# Directions for this task
The answer must be every line below that contains the string "élèves".

# Data for review

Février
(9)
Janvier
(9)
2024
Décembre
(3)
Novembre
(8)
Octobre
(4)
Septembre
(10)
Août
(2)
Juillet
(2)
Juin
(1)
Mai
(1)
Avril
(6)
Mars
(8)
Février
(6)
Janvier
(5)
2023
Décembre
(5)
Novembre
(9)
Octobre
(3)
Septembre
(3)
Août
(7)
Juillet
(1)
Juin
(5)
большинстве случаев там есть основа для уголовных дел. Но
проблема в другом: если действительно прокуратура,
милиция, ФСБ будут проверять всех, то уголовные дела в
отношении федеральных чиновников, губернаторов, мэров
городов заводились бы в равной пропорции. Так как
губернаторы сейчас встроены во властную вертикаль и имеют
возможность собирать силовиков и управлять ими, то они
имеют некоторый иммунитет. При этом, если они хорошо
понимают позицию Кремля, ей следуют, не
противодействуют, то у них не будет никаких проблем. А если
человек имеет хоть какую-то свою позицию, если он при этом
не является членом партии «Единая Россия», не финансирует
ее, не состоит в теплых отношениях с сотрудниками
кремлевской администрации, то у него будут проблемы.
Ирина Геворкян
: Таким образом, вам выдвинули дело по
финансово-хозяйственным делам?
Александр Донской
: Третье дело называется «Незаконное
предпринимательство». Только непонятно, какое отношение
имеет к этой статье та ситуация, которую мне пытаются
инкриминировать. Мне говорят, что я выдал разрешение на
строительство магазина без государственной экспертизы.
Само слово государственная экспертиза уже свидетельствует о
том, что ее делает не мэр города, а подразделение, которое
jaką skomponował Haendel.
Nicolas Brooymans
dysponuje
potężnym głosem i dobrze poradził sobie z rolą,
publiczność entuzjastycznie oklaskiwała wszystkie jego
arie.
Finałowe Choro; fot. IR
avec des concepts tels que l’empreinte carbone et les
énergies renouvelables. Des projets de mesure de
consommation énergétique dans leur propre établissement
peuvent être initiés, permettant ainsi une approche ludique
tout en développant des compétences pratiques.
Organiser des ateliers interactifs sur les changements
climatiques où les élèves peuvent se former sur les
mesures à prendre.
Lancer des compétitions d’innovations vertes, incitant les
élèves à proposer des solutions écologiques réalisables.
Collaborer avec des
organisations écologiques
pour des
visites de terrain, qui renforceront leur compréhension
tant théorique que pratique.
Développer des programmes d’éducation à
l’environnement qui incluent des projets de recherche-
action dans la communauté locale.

# Task response
climatiques où les élèves peuvent se former sur les
élèves à proposer des solutions écologiques réalisables.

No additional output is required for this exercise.